The trailer for Sia’s upcoming film “Music” dropped last week. The film depicts a nonverbal autistic young woman, based on one of Sia’s close friends. The film is packed with stars like Kate Hudson, Leslie Odom Jr. and Maddy Ziegler, who plays the lead. However, the public has been more focused on the star the film is lacking — an authentic autistic lead. Sia cast a neurotypical actress to play a neurodivergent character, which is a common phenomenon in media representing disabled people.
The trailer quickly faced scrutiny. Sia responded to these criticisms by explaining that she completed three years of research for the movie and that it was based on one of her best friends. Sia explained that the movie originally cast an autistic woman as the lead, but that the filming environment was too difficult for the actress.
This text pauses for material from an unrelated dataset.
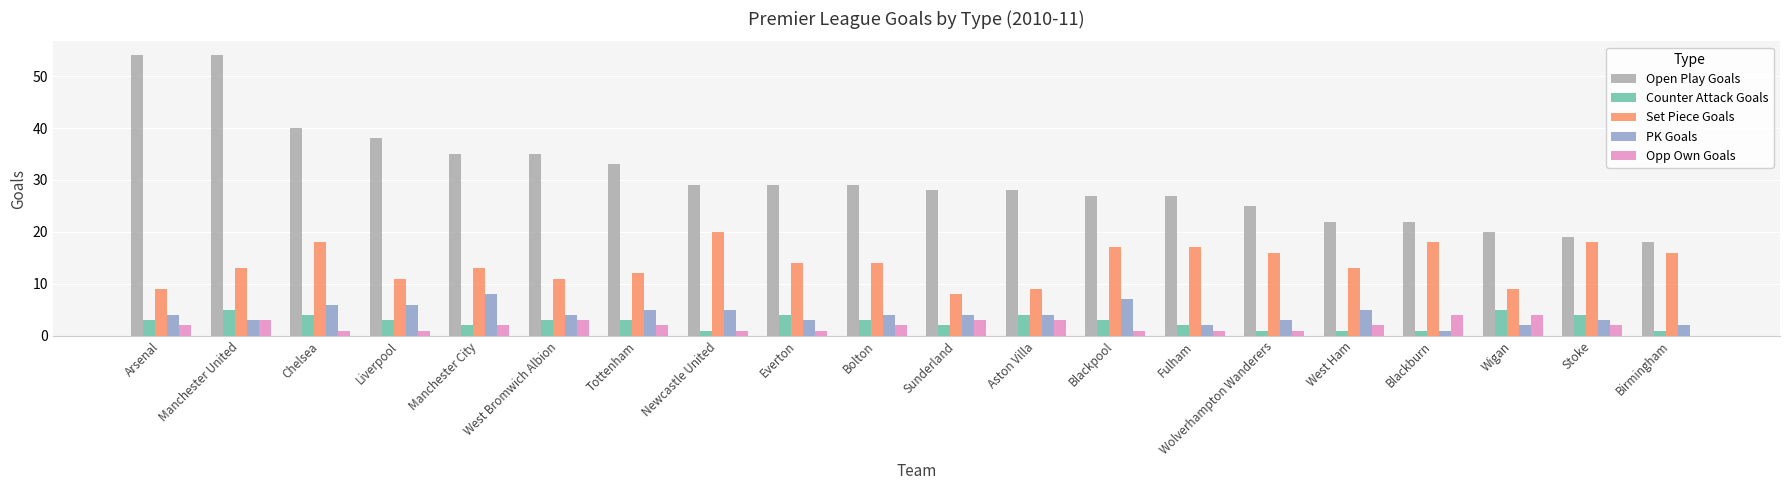

Does the chart contain stacked bars?

No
According to Sia, casting this autistic person would have been “cruel,” and so she went with Ziegler instead.
Sia engaged in back and forth discourse on Twitter before tweeting: “Grrrrrrrrrr. F—ity f— why don’t you watch my film before you judge it? FURY.”
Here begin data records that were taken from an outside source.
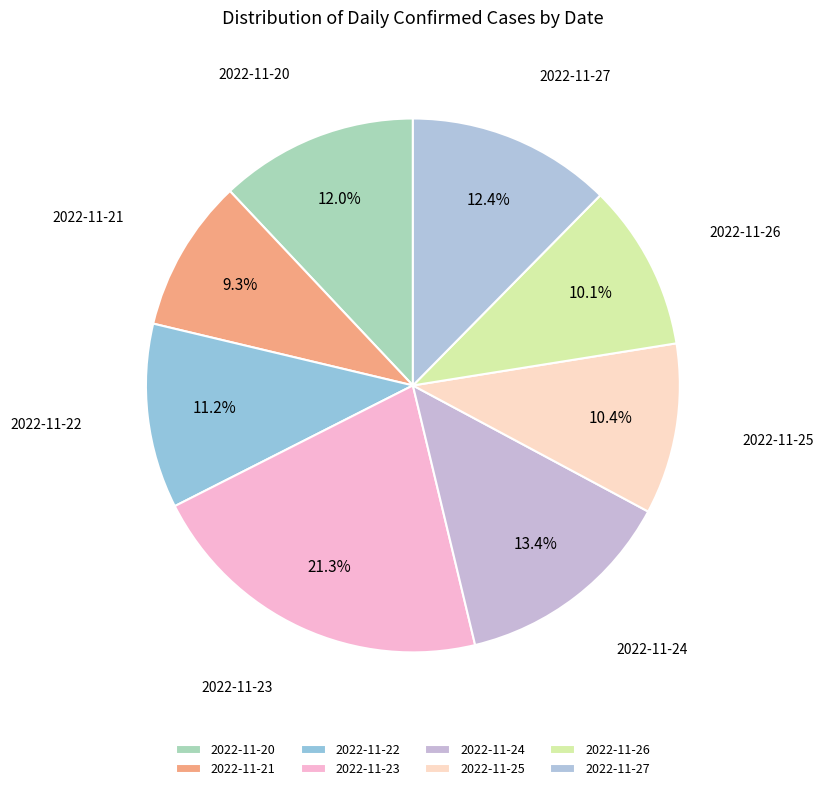

Does 2022-11-22 account for over 50% of the chart?

No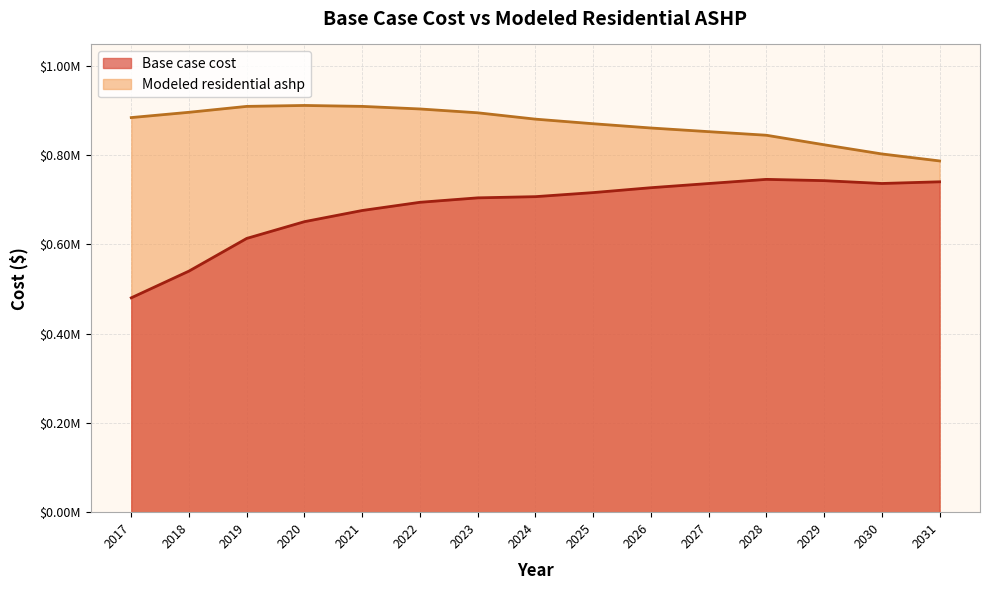

Reading left to right, extract all data points from this chart.

Base case cost: 2017=480293.0	2018=540216.7	2019=613392.4	2020=650923.9	2021=675948.8	2022=694323.6	2023=704261.0	2024=706951.8	2025=716061.1	2026=726991.9	2027=736380.0	2028=745686.2	2029=742837.7	2030=736468.4	2031=740249.2
Modeled residential ashp: 2017=884150.8	2018=895975.0	2019=909213.1	2020=911303.2	2021=909225.3	2022=903445.8	2023=894863.4	2024=880625.1	2025=870352.4	2026=860788.8	2027=852602.3	2028=844556.5	2029=823227.6	2030=802628.0	2031=787001.9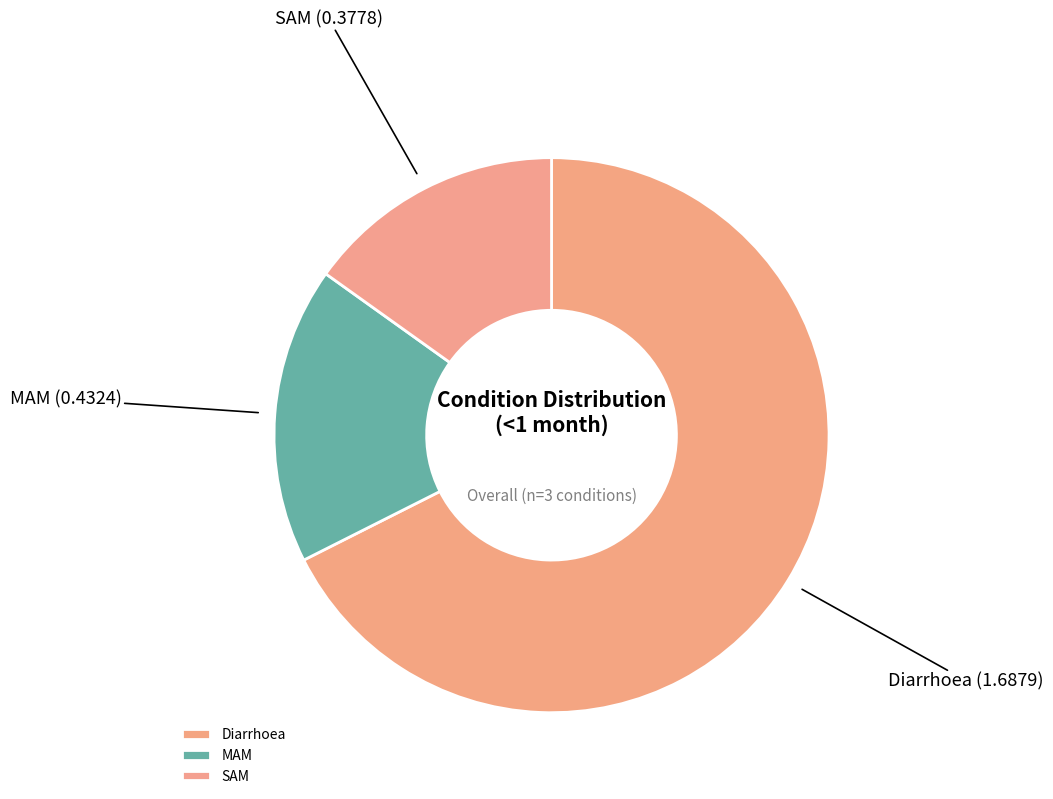

Count the number of slices in the pie.

3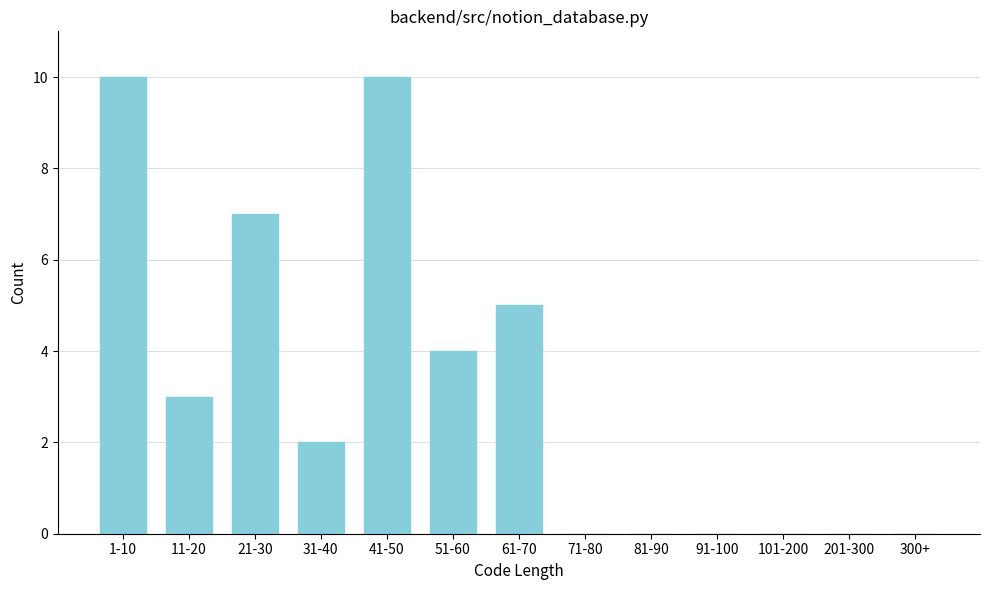

Reading right to left, what are all the values shown in this chart?

300+=0	201-300=0	101-200=0	91-100=0	81-90=0	71-80=0	61-70=5	51-60=4	41-50=10	31-40=2	21-30=7	11-20=3	1-10=10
Her defensive language and demeanor following the critique highlight issues with neurotypical people telling the stories of the neurodivergent community.
Sia Did Not Try Hard Enough To Cast An Autistic Actress
Regardless of whether or not Sia had originally attempted to cast an autistic actress, fans were not satisfied. Fans on Twitter and TikTok reacted to Sia’s excuses by explaining that Sia has the resources to adjust the environment of her own movie set and that there are plenty of autistic actresses who could be a good fit for the role.
“Sia, you have millions of dollars. Change the environment!!!” Paige Layle, an autistic creator, pleaded in her TikTok.
When making her explanations, it seems that Sia did not consider the potential impact of her words, especially considering her large fan base. By explaining her casting decision by saying that the environment of the movie was too overwhelming of a sensory environment for an autistic actress, Sia implies that maybe anyone who has that level of sensitivity to their environment should not go into acting. She runs the dangerous risk of potentially dissuading those who identify with the character of her movie from a career in acting if they hear that it will be too difficult to cast them. Sia’s words carry power because of her celebrity status. She can affect a young person’s dreams, so she should have been more careful.
The Disabled Community Has Historically Been Misrepresented In The Media
This issue with “Music” exemplifies a much greater issue with a long history in Hollywood: Filmmakers create stories of representation that do not come from the voices and people that they intend to represent. In most TV shows and movies, disabled people have been played by neurotypical rather than neurodivergent actors. Recent examples include Sam in Netflix’s “Atypical,” played by neurotypical actor Keir Gilchrist, as well as Max Braverman, the son with Asperger’s syndrome in NBC’s “Parenthood,” who is played by Max Burkholder. People often criticize these roles for showing stereotypes of autism, yet others applaud the roles for showing the experiences of autistic people and their family members.
While autism representation is very important, ensuring that you get the right stories, backed by people who have truly lived these experiences, should take priority. Sia defended her actions by saying that she was backed by three years of research with the autistic community. Upon greater inspection, some people realized that the organization she was referring to was Autism Speaks, resulting in an even greater negative reaction from the public.
“By the way Autism Speaks are a hate group invested 100% in eugenics to try and exterminate autistic people. If you support them, either reconsider or block me,” user @OccultTherapist tweeted.
Autism Speaks is well-known in the disabled community as being an organization that seeks to find a cure for autism, defining it as a disease rather than as a difference and therefore embracing the medical model of autism. They put forward ideas that support the belief that autistic behaviors ought to be corrected, forcing autistic people to adjust for neurotypical people rather than visa versa.
Autism Speaks has since denied their involvement in the film’s production and casting. Citing this organization (whether truthful or not) demonstrates Sia’s glaring lack of knowledge of the autistic community and her ableist mindset.
For some people, it may be important and validating to see the difficulties of having a child, sibling or friend with autism displayed on the screen. However, the negatives shouldn’t be the main focus of the story. It would be great if we could see representation that does not emphasize the negatives of having a disability and instead celebrates the beauty of disabled people. The trailer for “Music” promises a movie of joy and laughter, but without an authentic lead, it runs the risk of relying on and perpetuating stereotypes.